Panel Paper: Recovering Causal Effects from an Experimental Benchmark Using Multilevel Matching

Thursday, November 3, 2016 : 1:35 PM
Columbia 11 (Washington Hilton)

*Names in bold indicate Presenter

Luke Keele, Pennsylvania State University, Samuel Pimentel, University of Pennsylvania, Matthew A. Lenard, Wake County Public School System and Lindsay C. Page, University of Pittsburgh


A distinctive feature of a clustered observational study is a multilevel or nested data structure arising from the assignment of treatment, in a non-random manner, to groups or clusters of individuals.  Examples are ubiquitous in the health and social sciences including patients in hospitals, employees in firms, and students in schools. In this paper we explore best practice for using optimal matching methods with multilevel data.  In particular, we highlight use of a matching method that attempts to replicate a paired clustered randomized study by finding the largest sample of matched pairs of treated and control clusters.
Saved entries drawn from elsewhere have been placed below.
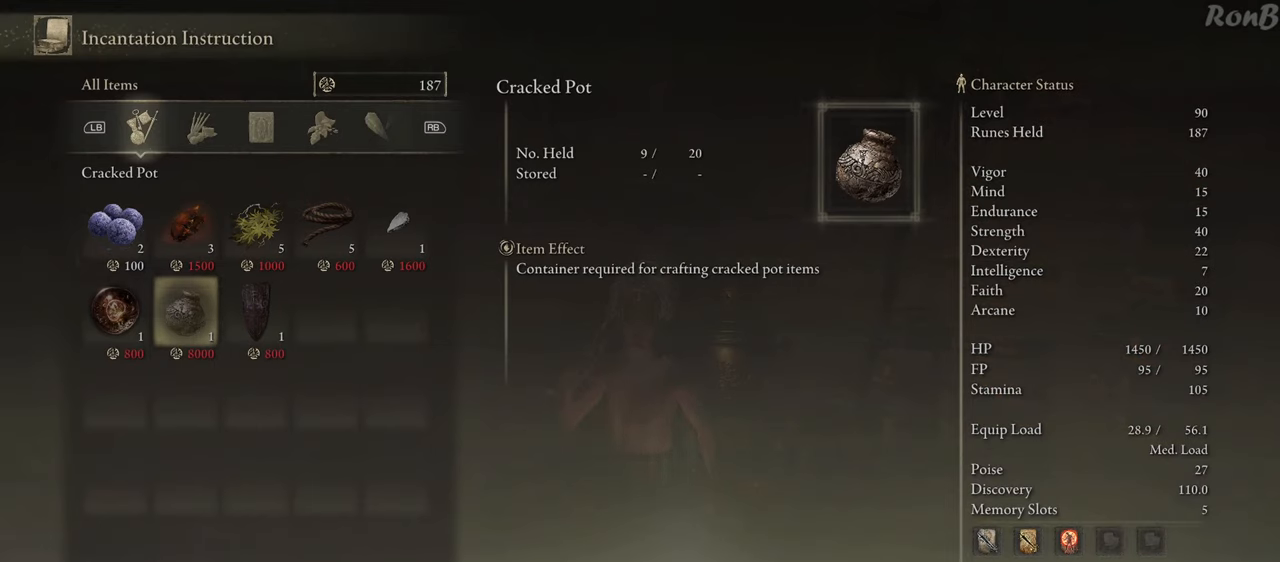
{"buttons": [], "left_stick": "center", "right_stick": "center", "events": []}
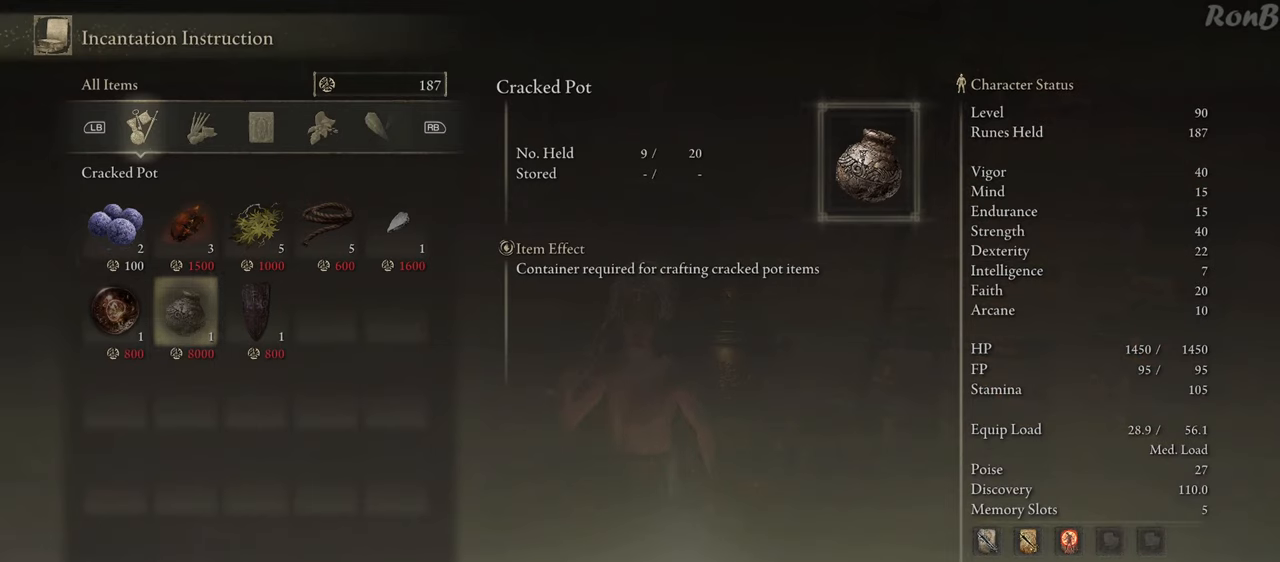
{"buttons": [], "left_stick": "center", "right_stick": "center", "events": []}
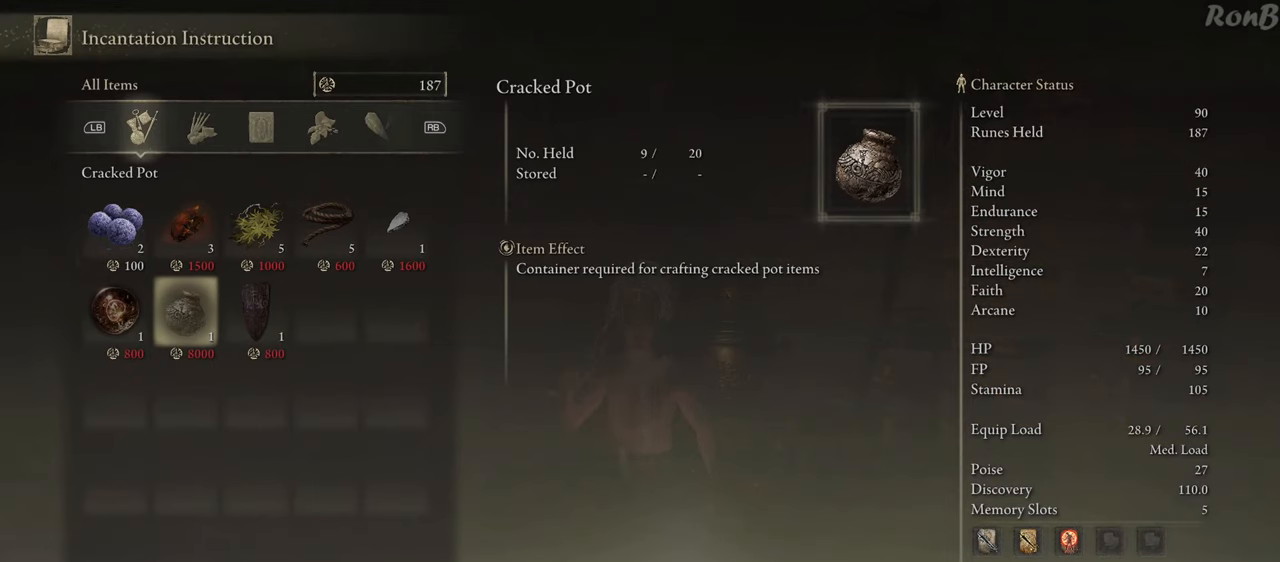
{"buttons": [], "left_stick": "center", "right_stick": "center", "events": []}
We explore these issues by trying to recover an experimental benchmark from the Achieve3000 randomized trial conducted by the Wake County School District.  Achieve3000 is an early literacy program that seeks to improve reading outcomes for elementary school students that was randomly assigned to some schools in Wake County. We will use the schools included in the Access3000 intervention and compare them to schools that were not part of the initial randomization. With these data, we explore how well matching methods perform in educational settings. We also use the data to demonstrate important design choices when conducting observational studies with multilevel data.